## PAGE TEXT
******
Mathinna Falls was an attractive waterfall that seemed to have a backcountry quality about it even though the walk to reach its base was fairly short. Technically, there were actually four waterfalls that comprised the overall Mathinna Falls ensemble, but the name generally referred to the last and most accessible waterfall of the group (pictured above). That main waterfall was said to be on the order of 20-25m tall. Julie and I did spot hard-to-see upper tiers of the falls during our latest excursion here in late November 2017, but with all the thick foliage covering the cliffs containing those waterfalls, some daring scrambling was necessary to even get a better and closer look of them.
Julie and I made a pair of visits - once in November 2006 and another time in November 2017. On each of our visits, the waterfall had similar flow so I'd imagine that the thick vegetation combined with appreciable rainfall collecting at the source of Delvin Creek maintained enough soil stability to sustain its apparently reliable flow. The presence of ferns suggested that the forest tended to receive a lot of rain, and even though the area had seen a fire or two (which was evident on our hike), there was enough life and growth in the area to mask out the dead trees and blackened trunks.
The track began from a primitive car park and picnic area at the end of the Mathinna Falls Rd (see directions below). The path immediately followed along Delvin Creek for pretty much the entire walking route. The terrain shifted from shady rainforest to more open lightly vegetated forest, and then it flipped back to thick vegetation as the gorge walls closed in on us right at the falls. The track narrowed and hugged the banks of Delvin Creek towards the end as the hike was a little rougher the closer to the falls we were. When we were close enough to see the falls, we had to do a little rock scrambling in order to get the most satisfying views from within the creek itself. The ruggedness of the final stretch of the hike hinted that rock slides might have occurred over the years between our visits because I swore that on our first visit here in late November 2006, we didn't have nearly as much difficulty getting a clean look at the falls as we did on our second visit.
******
## DATA RECORDS
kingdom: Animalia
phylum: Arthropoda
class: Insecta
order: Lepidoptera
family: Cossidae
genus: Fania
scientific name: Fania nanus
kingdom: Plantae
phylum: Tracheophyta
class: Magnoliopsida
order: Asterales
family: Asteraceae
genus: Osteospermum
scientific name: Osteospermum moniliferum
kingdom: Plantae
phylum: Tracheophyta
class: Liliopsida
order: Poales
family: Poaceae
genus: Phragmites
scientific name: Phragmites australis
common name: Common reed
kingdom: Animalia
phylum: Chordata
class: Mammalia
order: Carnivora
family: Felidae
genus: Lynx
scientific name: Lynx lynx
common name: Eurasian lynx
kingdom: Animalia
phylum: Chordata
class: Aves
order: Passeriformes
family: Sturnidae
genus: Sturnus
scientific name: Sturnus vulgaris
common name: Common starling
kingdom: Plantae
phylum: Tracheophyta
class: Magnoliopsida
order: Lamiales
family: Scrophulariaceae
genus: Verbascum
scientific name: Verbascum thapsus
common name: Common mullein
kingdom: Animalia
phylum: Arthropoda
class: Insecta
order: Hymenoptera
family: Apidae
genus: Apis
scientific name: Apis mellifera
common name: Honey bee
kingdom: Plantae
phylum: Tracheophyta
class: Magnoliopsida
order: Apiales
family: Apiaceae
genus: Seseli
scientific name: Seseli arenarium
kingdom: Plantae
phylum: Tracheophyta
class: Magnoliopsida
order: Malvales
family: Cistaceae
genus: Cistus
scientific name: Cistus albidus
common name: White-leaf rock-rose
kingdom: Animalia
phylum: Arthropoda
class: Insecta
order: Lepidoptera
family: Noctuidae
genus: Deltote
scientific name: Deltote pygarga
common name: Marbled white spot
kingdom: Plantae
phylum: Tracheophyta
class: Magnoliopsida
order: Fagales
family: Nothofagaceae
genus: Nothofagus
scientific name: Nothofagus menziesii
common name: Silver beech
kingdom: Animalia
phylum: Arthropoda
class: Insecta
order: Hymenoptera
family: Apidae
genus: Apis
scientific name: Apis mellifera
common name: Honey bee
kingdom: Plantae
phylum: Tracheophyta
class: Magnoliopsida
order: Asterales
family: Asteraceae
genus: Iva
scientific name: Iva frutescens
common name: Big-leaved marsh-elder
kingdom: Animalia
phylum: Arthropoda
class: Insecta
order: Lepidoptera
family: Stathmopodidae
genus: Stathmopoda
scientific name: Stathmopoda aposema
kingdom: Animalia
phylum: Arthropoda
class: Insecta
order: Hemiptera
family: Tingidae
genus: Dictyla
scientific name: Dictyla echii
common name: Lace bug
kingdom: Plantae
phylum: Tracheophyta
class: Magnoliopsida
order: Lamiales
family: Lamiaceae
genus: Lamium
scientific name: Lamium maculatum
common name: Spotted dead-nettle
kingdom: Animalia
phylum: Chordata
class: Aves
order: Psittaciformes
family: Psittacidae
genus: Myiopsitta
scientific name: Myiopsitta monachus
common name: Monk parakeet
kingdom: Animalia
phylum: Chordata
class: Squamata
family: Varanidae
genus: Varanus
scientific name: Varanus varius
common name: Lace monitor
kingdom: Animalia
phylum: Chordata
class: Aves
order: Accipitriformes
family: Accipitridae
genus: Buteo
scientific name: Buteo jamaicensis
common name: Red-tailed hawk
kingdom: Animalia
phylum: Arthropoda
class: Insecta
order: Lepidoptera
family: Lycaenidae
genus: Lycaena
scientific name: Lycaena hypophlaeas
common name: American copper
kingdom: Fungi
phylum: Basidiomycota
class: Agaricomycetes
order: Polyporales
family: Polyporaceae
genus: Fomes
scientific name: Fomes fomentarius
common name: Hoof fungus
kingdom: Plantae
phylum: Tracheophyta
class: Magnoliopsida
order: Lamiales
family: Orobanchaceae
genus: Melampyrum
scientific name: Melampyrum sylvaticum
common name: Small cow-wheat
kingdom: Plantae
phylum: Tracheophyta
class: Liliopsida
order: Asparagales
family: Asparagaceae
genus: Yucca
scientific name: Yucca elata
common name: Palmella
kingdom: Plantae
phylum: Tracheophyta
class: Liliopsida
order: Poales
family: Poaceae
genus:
******
## WHAT IS BEING ASKED
Answer these questions using the Mathinna Falls text.
(a) How tall was the main waterfall said to be?
(b) In which months and years did the two visits take place?
(c) Where did the track begin?
The items are separate material with no connection to the Mathinna Falls text.

## TASK SOLUTION
(a) On the order of 20-25m.
(b) November 2006 and November 2017.
(c) At a primitive car park and picnic area at the end of the Mathinna Falls Rd.